90’s Kids Know What It’s Like!

90’s kids know what it’s like to chug a Squeezit and munch on Dunkaroos while they check their crush’s AIM away message to see if she’s going to the school dance.

90’s kids know what it’s like to roll up to the dance at 9 p.m. after catching Sabrina the Teenage Witch and the first half of Boy Meets World on ABC’s iconic TGIF programming block.

90’s kids know what it’s like to be too nervous to ask their crush to dance with them until they remember that in the movie Cool Runnings, a Jamaican bobsled team makes it all the way to the Olympics. Pretty inspiring, huh?

90’s kids know what it’s like to finally, for the first time ever, be dancing with their crush, only for the DJ to unexpectedly change the song to “All My Life” by KC and JoJo, the intimate suggestiveness of which causes them to get a boner that won’t go away no matter how hard they concentrate on the image of their brother playing PGA Tour Golf II on Sega Genesis.

90’s kids know what it’s like to glance at their boner to see if it’s concealed by their extremely baggy JNCO jeans. It is not. Maybe their crush will bonk her head playing Bop-It, inducing an acute bout of amnesia that causes her to forget the dance entirely?

90’s kids know what it’s like to run into the bathroom and shout at their boner to disappear, “not just for a year or two, like the McRib, but forever!”

90’s kids know what it’s like to hope their father will be transferred on business to Sydney, Australia, like, right away, like, tomorrow, which seems unlikely given that he works for a small regional coffee chain located in Seattle, Washington. 

Do people in Sydney, Australia drink coffee, too? This is the sort of information 90’s kids would probably have if they had spent their money on Eyewitness Books instead of JNCO jeans. 

90’s kids know what it’s like to be so busy shouting “that’ll do pig, that’ll do” at their unfaltering boner that they don’t notice Brad F. and Alecia H. come into the bathroom to make out and do over-the-shirt stuff until they are startled by the flash of Alecia H.’s Coolpix camera, which she got for “selling the most wrapping paper in the Student Council holiday fundraiser.”

90’s kids know that Alecia H.’s filthy rich parents bought all of the wrapping paper themselves.

90’s kids know what it’s like to beg and plead with Brad F. to please delete the picture he took of them screaming at their indefatigable, imperturbable, Energizer-bunny-like boner. Fat chance.
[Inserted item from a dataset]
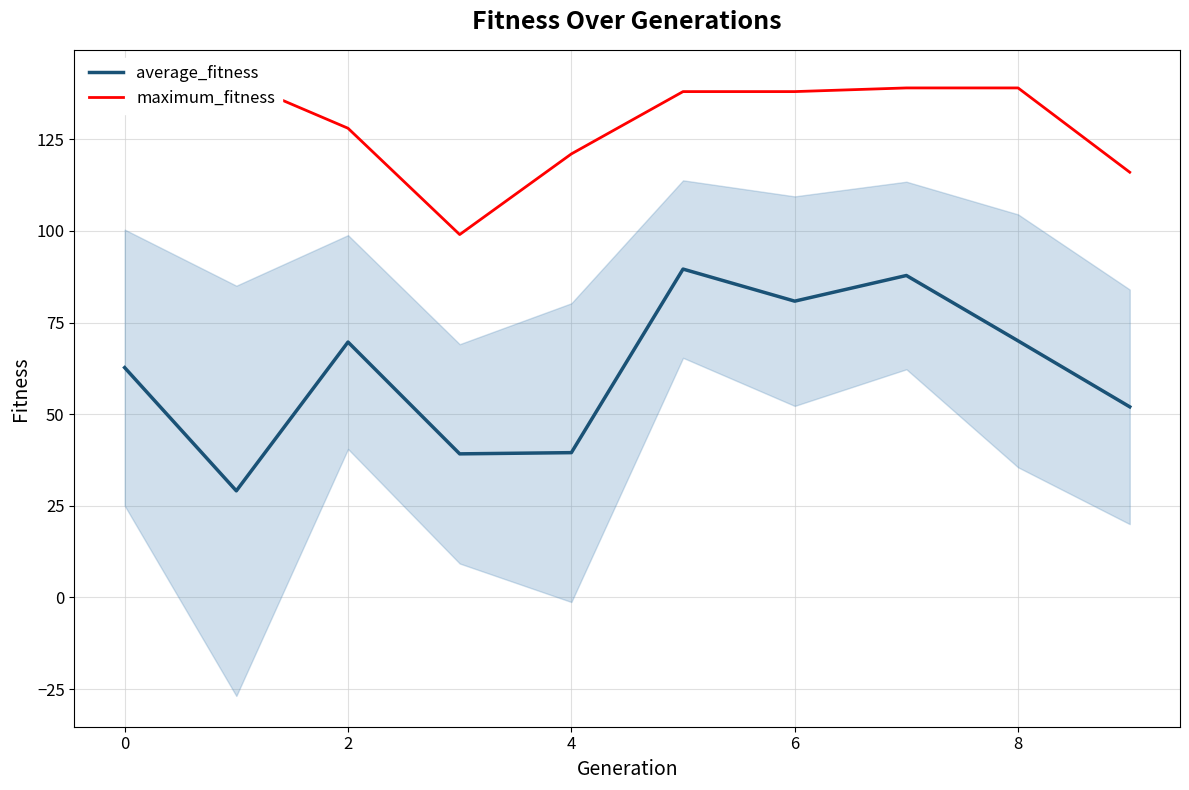

Rank the series at 2 from lowest to highest value.

average_fitness, maximum_fitness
Brad F. is notoriously known as a class clown with a mean streak.

90’s kids know what it’s like to feel an overwhelming sense of relief when Brad F. agrees to delete the picture, no questions asked, and think, maybe Brad F. is not so bad after all. Maybe he is just a product of an environment in which he can only get attention by acting like somebody he is not? Maybe he is really sensitive at heart, like Leonardo DiCaprio in Catch Me If You Can.
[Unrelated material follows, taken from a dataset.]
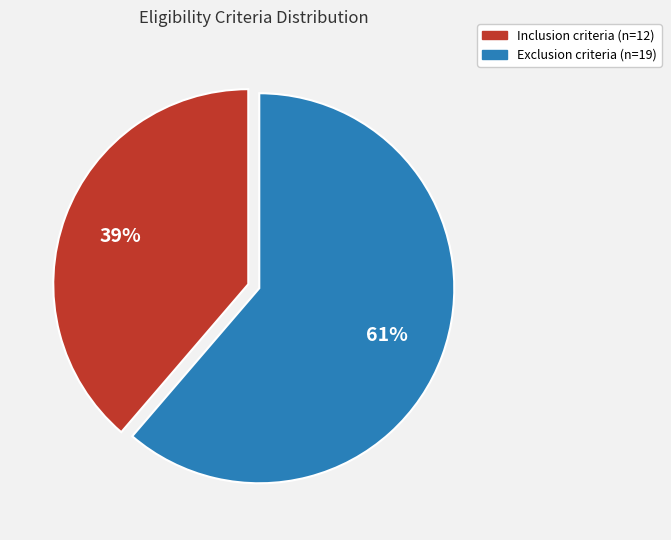

Combined, do Inclusion and Exclusion account for over 50%?

Yes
90’s kids know what it’s like to realize much, much later, on the literal last day of school, that Brad F. is actually worse than they ever thought. He is actually a patient class clown with a mean streak. He is actually like Matt Damon in The Talented Mr. Ripley, except instead of traveling to Italy to destroy Jude Law’s life, he deviously switched out of Spanish 2 and into Yearbook to destroy theirs. 

For somebody like Brad F., who was birthed from a literal Hellmouth, it is apparently no big deal to redo an entire semester’s worth of Spanish just to swap a single unauthorized photo into the yearbook for publication after the final proofs have been checked.
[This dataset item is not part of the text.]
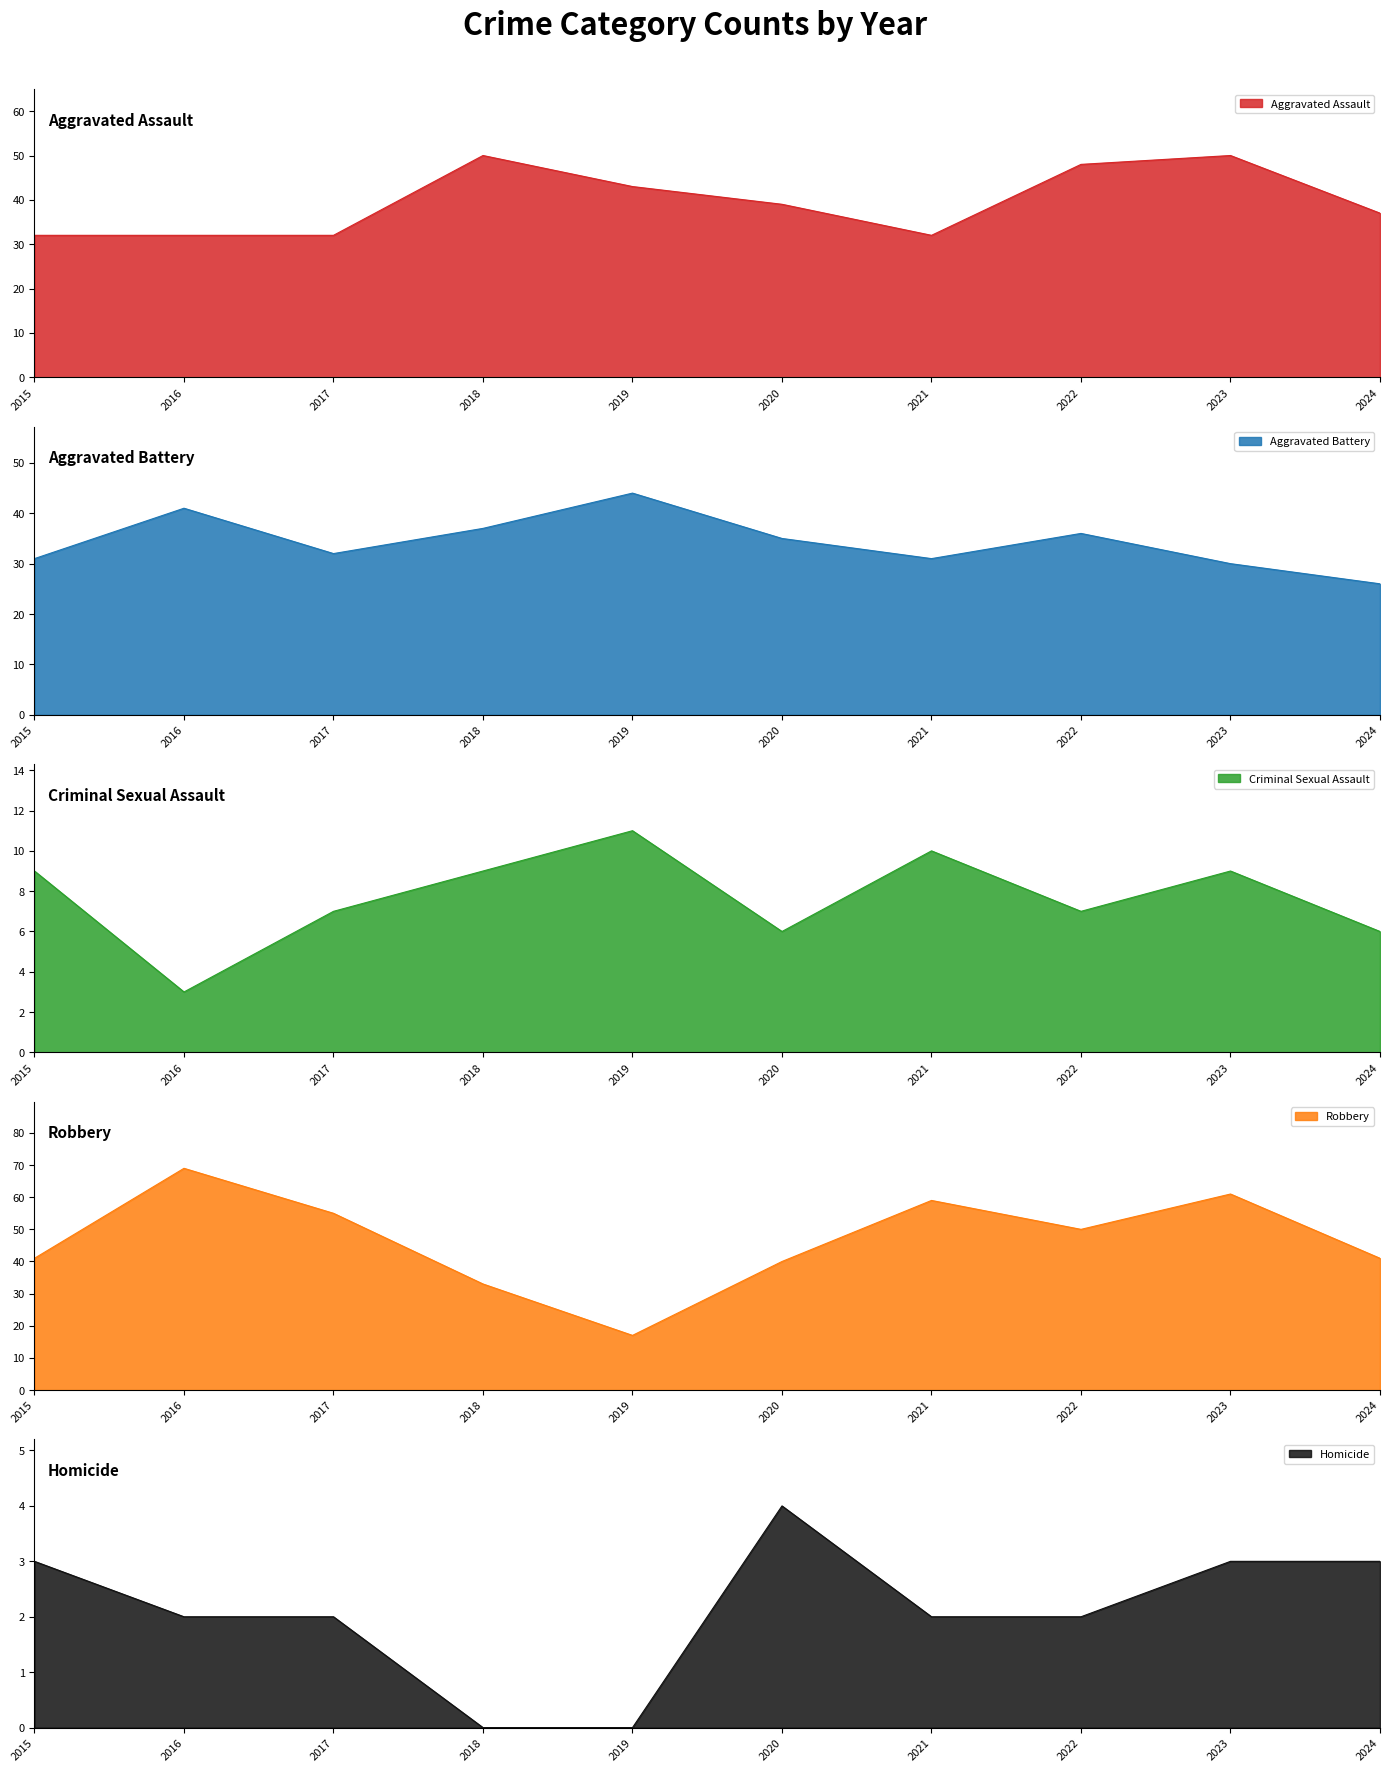

What is the difference between the Aggravated Assault values at 2023 and 2019?

7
90’s kids know what it’s like to look around at everybody flipping through their yearbooks and wish to God that they had the memory-eraser flashy-thing from Men in Black to use on the whole school, and themselves, and probably everybody else in the world, just for good measure.

90’s kids know that they cannot actually erase somebody’s memory with a little flashy thing, which really, really, really sucks.

But 90’s kids know that if it is possible for a Jamaican bobsled team to get up off the ice, and hoist their sled on their shoulders, and cross the finish line on foot, anything is possible.

Like, maybe one day soon, people in Sydney, Australia will start drinking coffee. Maybe Starbucks will send their father over there to open a location, and then it will be “smell ya later, Seattle,” and “g’day, Sydney!”

Or maybe they can go live with their auntie and uncle in Bel-Air.